### Listed records
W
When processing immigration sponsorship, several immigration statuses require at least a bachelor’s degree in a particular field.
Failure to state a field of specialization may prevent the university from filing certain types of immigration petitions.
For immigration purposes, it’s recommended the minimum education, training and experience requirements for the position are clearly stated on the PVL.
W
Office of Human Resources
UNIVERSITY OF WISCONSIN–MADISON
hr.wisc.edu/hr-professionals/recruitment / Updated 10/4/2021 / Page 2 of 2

--

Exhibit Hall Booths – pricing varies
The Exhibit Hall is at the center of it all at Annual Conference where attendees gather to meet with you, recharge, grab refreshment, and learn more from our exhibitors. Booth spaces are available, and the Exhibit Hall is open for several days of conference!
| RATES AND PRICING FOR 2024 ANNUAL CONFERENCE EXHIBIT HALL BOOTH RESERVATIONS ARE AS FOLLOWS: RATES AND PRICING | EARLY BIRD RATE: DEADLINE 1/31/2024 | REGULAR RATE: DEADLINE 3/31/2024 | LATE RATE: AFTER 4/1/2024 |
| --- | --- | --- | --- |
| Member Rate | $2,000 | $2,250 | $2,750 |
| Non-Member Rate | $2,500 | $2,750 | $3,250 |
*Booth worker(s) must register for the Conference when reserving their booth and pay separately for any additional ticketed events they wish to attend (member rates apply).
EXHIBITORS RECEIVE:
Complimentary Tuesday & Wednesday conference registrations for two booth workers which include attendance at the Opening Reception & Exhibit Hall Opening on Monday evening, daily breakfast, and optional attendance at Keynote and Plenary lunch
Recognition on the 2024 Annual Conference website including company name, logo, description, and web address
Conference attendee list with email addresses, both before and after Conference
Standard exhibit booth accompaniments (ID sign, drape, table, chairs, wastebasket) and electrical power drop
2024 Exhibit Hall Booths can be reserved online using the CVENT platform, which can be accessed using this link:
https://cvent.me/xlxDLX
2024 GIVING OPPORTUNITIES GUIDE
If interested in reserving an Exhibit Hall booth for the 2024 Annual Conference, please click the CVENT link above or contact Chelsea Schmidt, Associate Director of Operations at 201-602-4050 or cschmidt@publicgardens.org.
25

### Assignment
Every line holding the string "several" should be copied here, so please find those lines in the data.

### Task answer
When processing immigration sponsorship, several immigration statuses require at least a bachelor’s degree in a particular field.
The Exhibit Hall is at the center of it all at Annual Conference where attendees gather to meet with you, recharge, grab refreshment, and learn more from our exhibitors. Booth spaces are available, and the Exhibit Hall is open for several days of conference!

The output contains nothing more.